▸ WORK INSTRUCTIONS: Count the lines in the rows below that contain the string "track", with uppercase and lowercase letters treated as different, and give only the number.

▸ RECORD LIST:

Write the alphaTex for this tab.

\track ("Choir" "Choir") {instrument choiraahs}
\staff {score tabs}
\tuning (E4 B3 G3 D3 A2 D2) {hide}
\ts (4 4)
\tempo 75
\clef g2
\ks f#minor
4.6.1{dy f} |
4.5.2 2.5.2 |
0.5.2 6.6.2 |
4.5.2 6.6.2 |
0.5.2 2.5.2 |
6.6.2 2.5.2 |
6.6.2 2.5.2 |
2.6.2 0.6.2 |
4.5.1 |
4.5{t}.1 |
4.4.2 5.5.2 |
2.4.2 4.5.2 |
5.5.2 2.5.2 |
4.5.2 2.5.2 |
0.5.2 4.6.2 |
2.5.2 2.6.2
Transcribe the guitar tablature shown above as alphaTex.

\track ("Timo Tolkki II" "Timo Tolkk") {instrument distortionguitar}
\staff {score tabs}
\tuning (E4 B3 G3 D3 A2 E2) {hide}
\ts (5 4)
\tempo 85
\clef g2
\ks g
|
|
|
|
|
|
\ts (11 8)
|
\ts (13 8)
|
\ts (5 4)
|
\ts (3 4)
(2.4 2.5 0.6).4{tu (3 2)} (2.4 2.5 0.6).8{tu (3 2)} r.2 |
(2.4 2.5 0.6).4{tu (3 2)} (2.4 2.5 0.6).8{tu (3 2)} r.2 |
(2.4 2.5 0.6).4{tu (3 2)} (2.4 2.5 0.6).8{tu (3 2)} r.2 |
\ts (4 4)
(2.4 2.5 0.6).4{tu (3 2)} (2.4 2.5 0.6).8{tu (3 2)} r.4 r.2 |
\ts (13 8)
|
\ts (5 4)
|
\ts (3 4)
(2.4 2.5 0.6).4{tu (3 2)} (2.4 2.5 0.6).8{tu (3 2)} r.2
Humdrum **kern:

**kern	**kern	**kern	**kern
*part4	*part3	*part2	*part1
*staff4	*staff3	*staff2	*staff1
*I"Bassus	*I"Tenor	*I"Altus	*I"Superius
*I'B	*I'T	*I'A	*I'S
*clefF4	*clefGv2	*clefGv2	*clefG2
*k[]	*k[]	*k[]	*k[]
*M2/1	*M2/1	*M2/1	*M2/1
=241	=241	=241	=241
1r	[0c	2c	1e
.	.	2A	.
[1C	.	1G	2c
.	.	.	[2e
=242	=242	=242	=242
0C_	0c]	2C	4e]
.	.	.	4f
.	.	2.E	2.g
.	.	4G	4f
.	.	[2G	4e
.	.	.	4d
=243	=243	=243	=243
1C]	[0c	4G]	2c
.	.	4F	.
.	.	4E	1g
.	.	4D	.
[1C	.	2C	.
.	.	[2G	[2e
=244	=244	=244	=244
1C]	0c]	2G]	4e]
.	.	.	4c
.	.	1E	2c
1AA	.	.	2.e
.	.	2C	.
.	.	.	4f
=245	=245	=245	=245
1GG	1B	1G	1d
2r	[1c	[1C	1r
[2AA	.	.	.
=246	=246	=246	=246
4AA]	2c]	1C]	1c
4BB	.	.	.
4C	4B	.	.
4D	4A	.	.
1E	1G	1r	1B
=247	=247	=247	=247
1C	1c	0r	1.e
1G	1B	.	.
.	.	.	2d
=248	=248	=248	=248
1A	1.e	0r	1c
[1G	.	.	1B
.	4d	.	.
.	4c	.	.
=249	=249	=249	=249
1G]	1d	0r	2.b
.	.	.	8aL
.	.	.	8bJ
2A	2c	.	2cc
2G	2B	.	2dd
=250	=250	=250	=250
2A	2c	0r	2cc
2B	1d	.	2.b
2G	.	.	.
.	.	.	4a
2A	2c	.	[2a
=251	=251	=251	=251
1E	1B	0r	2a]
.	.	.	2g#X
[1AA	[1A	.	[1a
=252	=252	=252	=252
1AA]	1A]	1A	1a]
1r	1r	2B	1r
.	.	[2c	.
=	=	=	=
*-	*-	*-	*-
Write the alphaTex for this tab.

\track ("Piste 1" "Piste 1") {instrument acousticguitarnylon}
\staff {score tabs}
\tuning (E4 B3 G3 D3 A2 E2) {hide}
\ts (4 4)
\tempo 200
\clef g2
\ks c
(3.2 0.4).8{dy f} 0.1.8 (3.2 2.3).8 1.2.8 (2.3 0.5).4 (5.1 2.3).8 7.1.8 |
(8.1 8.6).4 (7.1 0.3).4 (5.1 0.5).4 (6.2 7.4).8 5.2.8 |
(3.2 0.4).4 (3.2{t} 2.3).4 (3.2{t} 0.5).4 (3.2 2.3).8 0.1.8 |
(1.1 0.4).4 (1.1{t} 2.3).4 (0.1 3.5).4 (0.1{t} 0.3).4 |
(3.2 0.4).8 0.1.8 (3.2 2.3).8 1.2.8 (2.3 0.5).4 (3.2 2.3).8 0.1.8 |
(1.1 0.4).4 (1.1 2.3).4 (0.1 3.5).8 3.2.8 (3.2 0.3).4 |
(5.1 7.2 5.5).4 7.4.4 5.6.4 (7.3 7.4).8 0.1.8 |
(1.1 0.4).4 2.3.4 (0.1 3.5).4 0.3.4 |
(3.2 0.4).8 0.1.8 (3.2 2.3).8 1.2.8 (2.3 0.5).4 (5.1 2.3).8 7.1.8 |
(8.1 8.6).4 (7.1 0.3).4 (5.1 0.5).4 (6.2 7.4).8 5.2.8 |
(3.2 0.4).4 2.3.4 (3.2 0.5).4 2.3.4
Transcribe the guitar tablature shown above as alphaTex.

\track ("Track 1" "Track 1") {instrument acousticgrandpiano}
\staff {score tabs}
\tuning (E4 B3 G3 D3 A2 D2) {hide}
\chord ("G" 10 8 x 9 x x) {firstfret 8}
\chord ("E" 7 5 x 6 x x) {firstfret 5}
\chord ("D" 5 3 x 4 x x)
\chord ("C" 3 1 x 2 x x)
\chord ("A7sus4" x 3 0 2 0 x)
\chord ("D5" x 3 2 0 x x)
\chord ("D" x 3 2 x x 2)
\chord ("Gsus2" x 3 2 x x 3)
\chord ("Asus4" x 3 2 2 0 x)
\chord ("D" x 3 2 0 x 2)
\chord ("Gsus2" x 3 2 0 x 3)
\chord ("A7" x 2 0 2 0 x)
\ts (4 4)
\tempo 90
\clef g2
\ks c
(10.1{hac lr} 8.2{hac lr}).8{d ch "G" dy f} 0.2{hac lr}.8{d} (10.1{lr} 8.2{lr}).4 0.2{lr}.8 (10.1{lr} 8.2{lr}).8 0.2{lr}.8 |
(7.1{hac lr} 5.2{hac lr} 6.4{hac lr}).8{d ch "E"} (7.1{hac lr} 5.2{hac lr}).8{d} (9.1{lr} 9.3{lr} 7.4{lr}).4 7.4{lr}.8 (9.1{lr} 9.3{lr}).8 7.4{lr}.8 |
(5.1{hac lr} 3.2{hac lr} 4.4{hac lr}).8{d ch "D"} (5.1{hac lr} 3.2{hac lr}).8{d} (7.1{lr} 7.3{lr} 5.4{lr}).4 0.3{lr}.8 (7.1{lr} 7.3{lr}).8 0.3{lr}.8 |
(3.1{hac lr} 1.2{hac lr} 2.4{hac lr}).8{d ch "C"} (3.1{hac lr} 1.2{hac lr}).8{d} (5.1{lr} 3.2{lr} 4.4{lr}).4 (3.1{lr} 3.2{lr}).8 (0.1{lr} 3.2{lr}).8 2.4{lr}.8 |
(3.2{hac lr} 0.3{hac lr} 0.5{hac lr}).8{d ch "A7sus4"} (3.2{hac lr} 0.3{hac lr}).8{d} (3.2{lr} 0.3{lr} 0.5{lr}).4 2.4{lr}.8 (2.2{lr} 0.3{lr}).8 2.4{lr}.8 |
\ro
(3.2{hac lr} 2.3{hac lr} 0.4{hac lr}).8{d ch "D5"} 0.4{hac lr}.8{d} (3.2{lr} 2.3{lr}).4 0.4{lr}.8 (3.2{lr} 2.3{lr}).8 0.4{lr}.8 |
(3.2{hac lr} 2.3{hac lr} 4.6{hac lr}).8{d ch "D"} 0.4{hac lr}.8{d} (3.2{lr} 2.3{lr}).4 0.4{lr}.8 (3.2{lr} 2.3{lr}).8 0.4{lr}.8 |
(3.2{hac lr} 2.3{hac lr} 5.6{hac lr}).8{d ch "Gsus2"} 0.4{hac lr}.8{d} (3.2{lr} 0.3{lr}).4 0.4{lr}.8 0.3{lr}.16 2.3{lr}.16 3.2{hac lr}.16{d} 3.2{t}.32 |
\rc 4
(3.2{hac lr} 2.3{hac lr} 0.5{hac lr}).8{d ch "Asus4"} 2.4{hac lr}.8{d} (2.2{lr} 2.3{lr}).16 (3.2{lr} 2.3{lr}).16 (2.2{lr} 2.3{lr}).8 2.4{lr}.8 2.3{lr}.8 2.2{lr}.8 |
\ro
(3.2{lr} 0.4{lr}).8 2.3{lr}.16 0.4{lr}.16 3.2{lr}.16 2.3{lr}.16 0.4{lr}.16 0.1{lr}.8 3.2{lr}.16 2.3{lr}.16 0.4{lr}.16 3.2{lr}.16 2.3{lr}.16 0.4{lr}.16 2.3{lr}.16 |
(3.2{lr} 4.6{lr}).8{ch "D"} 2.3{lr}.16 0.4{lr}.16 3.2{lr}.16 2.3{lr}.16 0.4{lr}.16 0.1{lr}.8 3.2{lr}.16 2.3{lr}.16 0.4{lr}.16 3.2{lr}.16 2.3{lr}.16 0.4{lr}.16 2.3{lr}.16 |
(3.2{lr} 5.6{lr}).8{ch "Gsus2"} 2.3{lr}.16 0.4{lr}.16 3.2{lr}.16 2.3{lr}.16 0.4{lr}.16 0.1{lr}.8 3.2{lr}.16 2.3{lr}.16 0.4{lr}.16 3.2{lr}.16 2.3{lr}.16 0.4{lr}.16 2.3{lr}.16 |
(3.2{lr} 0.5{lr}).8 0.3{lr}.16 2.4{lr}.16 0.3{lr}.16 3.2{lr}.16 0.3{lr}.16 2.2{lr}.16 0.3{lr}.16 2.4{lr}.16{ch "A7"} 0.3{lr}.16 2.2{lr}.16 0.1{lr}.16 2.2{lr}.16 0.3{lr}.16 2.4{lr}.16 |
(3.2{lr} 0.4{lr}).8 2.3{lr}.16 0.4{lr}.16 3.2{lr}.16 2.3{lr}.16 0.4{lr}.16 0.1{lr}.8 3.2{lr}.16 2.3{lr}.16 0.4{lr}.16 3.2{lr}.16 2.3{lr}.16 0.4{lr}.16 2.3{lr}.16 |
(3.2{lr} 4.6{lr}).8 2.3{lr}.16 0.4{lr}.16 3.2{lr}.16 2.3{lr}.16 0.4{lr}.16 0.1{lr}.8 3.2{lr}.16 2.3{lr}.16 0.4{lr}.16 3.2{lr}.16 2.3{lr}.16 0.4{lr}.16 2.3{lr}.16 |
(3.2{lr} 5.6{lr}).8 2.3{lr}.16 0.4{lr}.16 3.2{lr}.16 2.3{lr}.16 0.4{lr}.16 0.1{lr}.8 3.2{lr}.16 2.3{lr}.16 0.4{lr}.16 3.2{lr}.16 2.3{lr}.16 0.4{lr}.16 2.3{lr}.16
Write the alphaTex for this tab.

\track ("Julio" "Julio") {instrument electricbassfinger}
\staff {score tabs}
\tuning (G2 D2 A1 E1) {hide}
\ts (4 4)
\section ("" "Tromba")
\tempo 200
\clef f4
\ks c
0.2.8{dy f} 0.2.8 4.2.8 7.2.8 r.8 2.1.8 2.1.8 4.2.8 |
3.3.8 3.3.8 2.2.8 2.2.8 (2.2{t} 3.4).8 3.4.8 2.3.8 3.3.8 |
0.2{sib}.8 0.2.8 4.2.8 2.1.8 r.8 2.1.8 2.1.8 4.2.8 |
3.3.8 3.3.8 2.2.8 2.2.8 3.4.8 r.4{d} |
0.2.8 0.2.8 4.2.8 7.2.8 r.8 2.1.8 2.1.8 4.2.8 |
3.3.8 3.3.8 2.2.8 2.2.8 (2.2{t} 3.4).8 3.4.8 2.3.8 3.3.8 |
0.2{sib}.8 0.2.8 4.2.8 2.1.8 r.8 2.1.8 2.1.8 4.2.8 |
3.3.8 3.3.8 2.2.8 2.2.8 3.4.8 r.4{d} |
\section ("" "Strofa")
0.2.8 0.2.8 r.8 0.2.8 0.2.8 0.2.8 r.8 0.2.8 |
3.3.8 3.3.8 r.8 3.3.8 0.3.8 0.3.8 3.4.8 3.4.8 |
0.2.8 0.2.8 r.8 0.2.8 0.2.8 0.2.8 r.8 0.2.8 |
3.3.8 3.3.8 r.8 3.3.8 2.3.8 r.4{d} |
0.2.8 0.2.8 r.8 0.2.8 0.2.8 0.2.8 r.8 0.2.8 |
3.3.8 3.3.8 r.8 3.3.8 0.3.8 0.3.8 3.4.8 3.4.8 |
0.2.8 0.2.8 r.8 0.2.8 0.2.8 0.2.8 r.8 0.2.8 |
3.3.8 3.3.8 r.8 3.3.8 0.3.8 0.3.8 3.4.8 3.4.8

▸ REPLY: 5